- [EXERCISE BRIEF]
In the entries below, find the line containing "hfov_deg: 26.0" and the line containing "focal_mm: 32". Copy those two lines and everything between them exactly, without the pictures.

· · · · ·

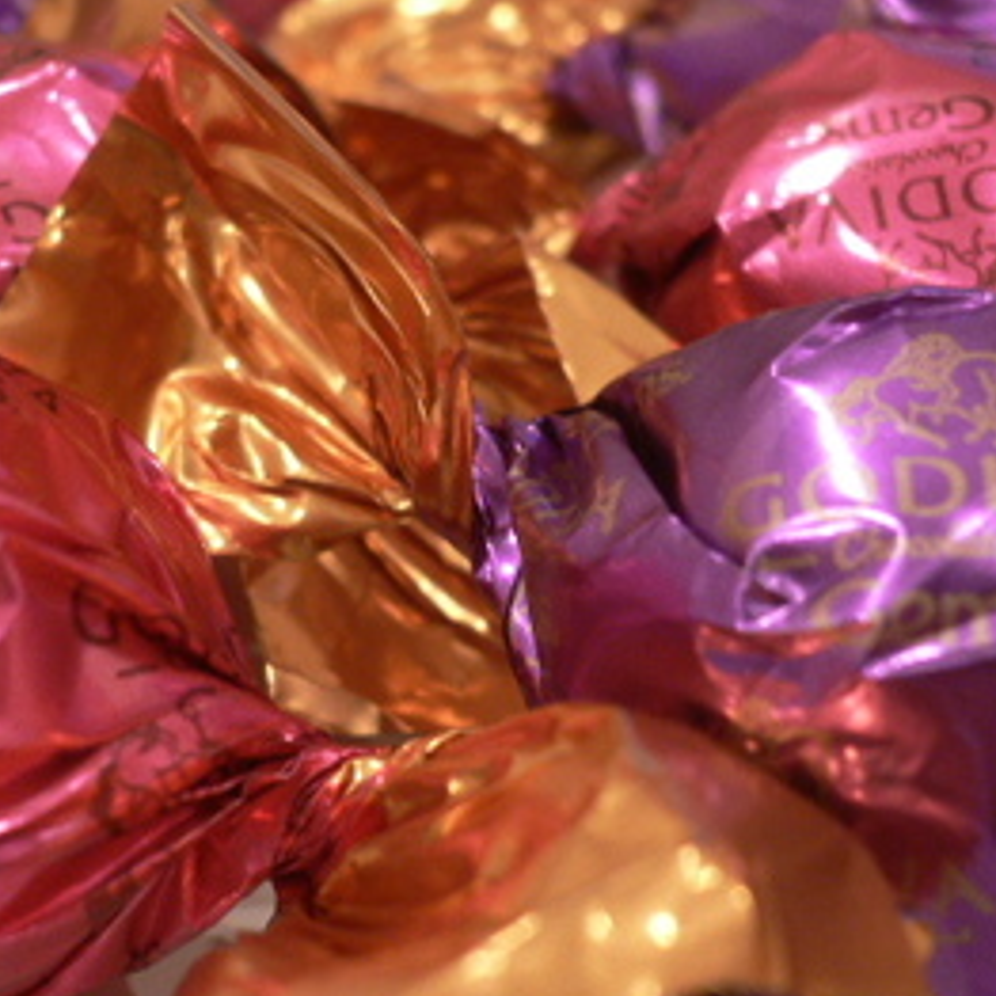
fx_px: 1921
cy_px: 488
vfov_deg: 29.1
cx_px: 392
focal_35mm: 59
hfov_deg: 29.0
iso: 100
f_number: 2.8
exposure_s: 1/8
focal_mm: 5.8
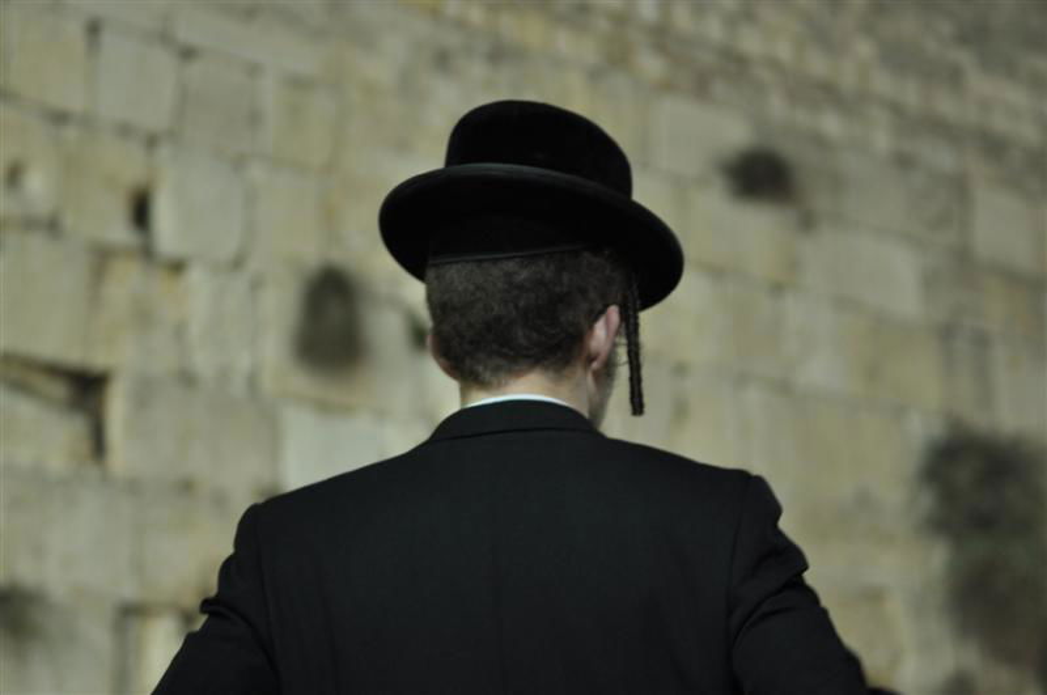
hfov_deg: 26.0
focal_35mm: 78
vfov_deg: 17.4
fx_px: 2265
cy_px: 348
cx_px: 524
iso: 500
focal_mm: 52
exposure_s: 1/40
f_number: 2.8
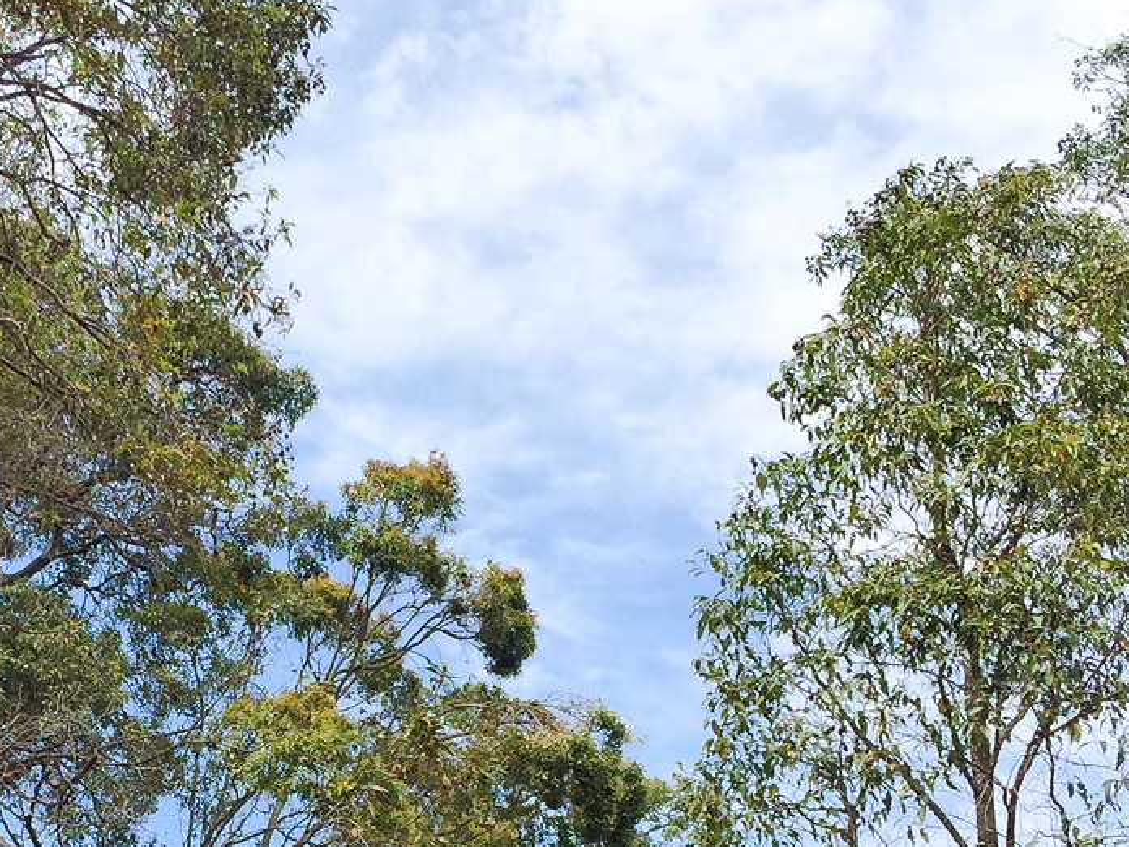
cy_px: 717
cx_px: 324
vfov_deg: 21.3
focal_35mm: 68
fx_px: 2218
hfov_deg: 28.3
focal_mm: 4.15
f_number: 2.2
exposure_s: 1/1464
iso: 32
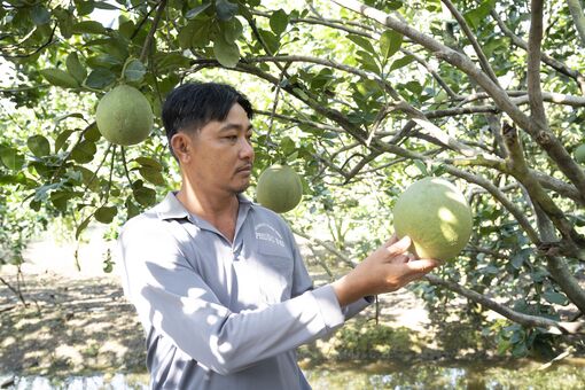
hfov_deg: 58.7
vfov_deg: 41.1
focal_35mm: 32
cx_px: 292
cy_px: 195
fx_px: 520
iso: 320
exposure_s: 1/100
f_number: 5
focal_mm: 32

· · · · ·

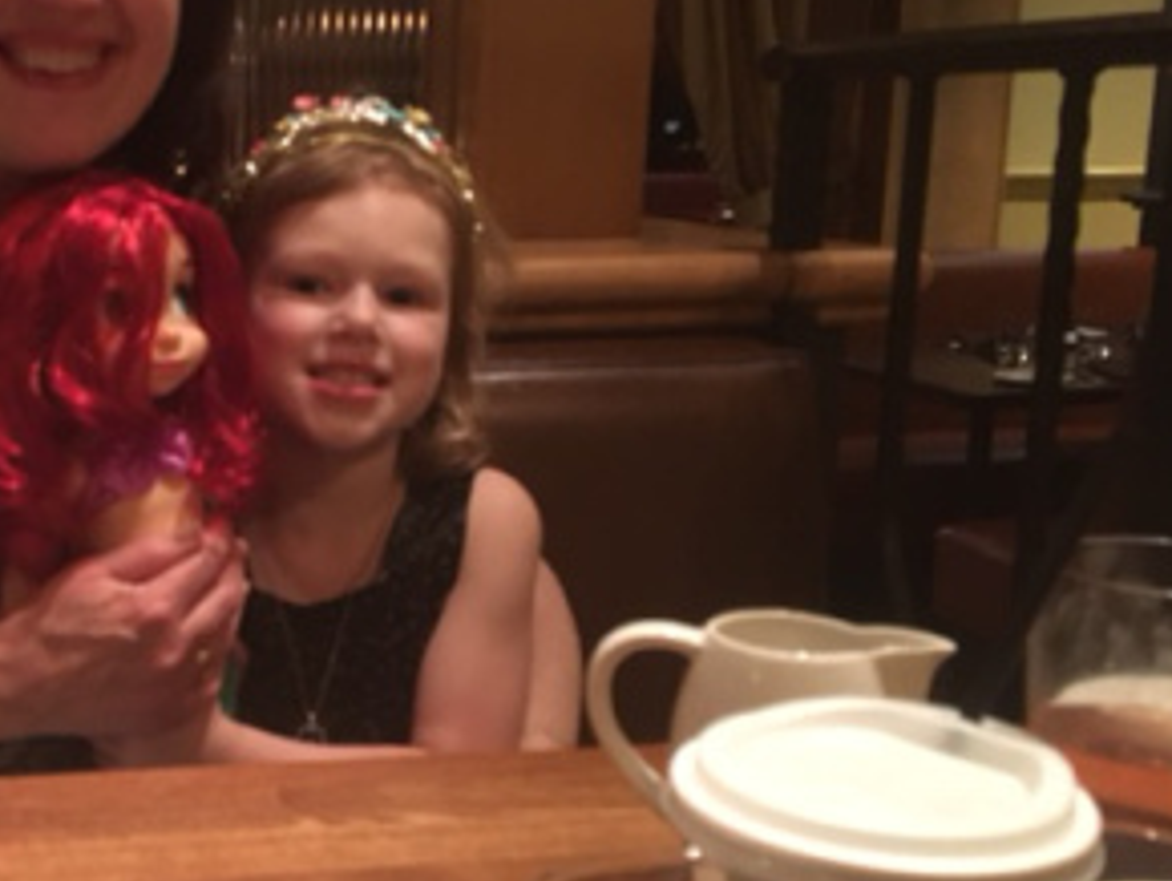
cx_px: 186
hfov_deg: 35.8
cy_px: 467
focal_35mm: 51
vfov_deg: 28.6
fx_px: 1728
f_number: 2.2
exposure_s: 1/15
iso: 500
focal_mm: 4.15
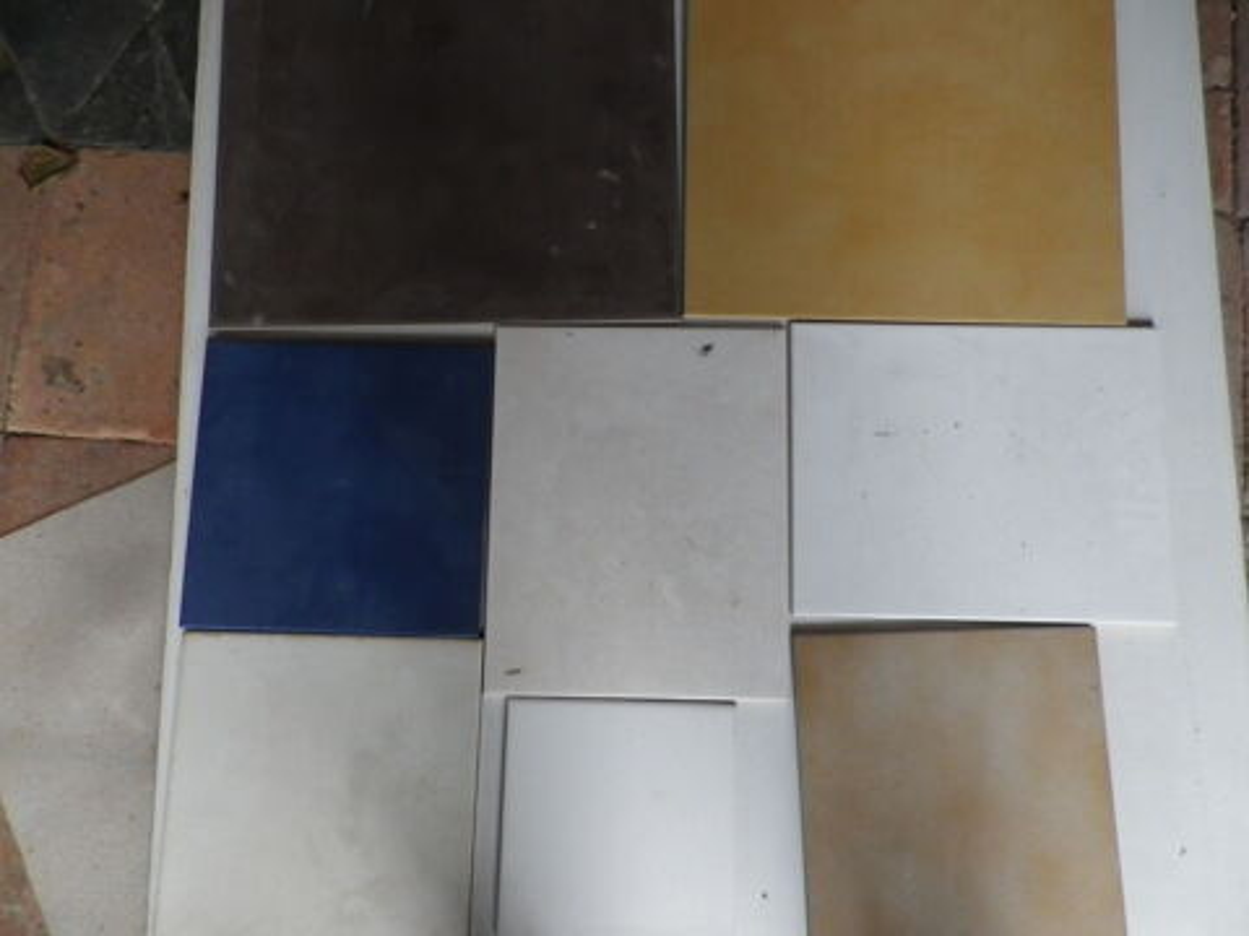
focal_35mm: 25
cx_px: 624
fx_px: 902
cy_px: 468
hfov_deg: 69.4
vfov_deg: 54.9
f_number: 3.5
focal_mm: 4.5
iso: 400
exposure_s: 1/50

· · · · ·

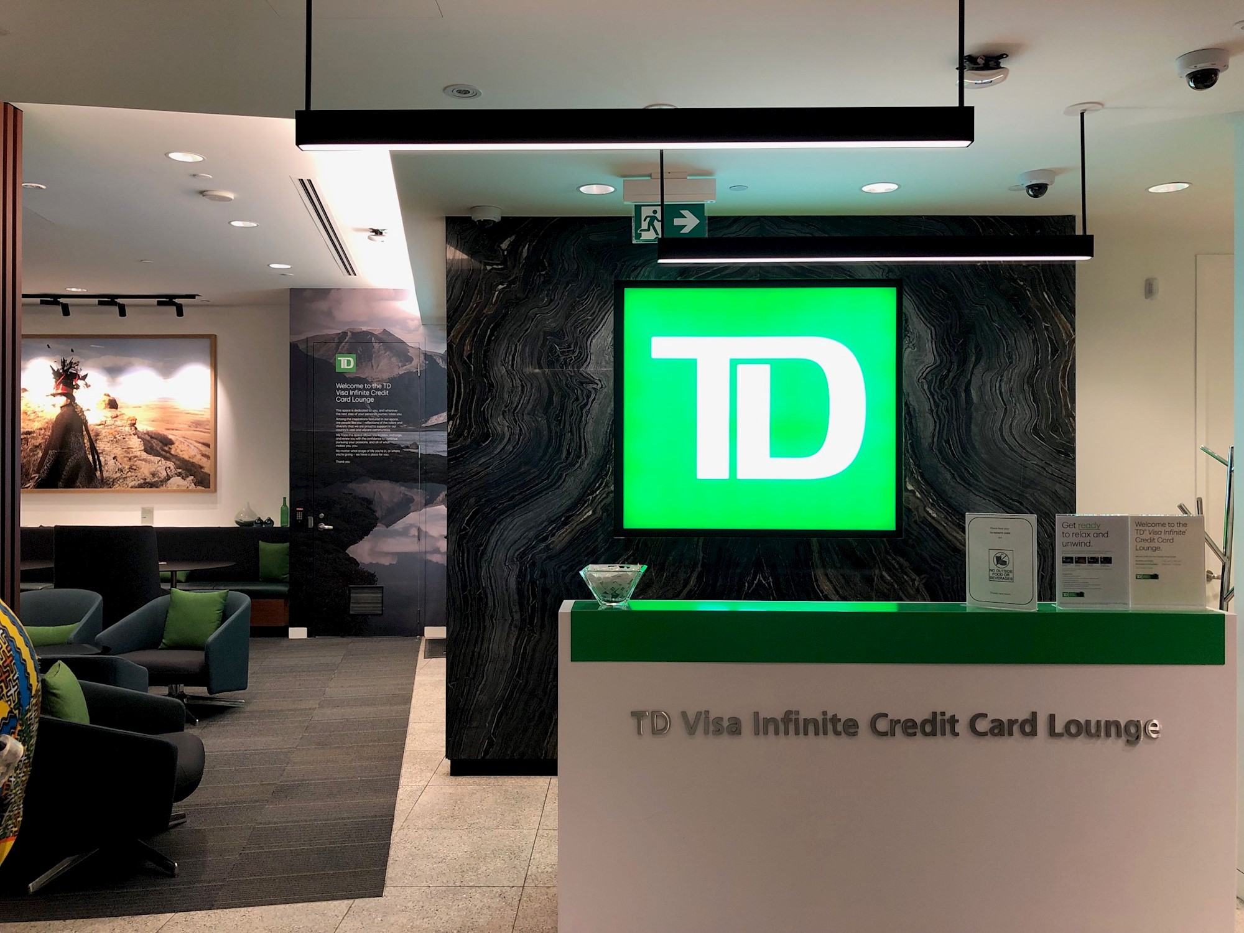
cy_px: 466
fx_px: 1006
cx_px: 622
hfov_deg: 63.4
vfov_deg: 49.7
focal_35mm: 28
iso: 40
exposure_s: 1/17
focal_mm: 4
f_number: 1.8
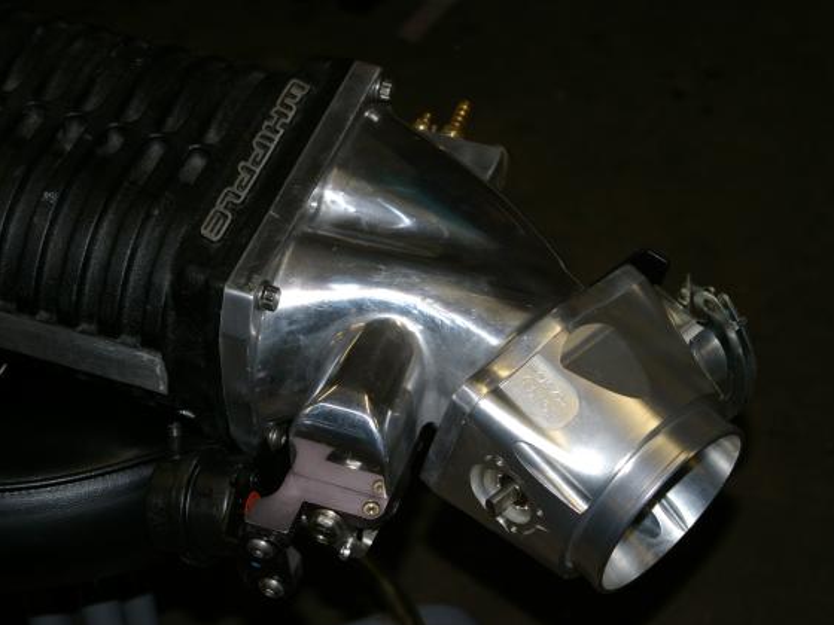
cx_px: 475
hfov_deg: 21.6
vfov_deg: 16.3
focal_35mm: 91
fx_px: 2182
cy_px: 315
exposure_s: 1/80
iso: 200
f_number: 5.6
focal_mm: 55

· · · · ·

- [EXERCISE OUTPUT]
hfov_deg: 26.0
focal_35mm: 78
vfov_deg: 17.4
fx_px: 2265
cy_px: 348
cx_px: 524
iso: 500
focal_mm: 52
exposure_s: 1/40
f_number: 2.8
cy_px: 717
cx_px: 324
vfov_deg: 21.3
focal_35mm: 68
fx_px: 2218
hfov_deg: 28.3
focal_mm: 4.15
f_number: 2.2
exposure_s: 1/1464
iso: 32
hfov_deg: 58.7
vfov_deg: 41.1
focal_35mm: 32
cx_px: 292
cy_px: 195
fx_px: 520
iso: 320
exposure_s: 1/100
f_number: 5
focal_mm: 32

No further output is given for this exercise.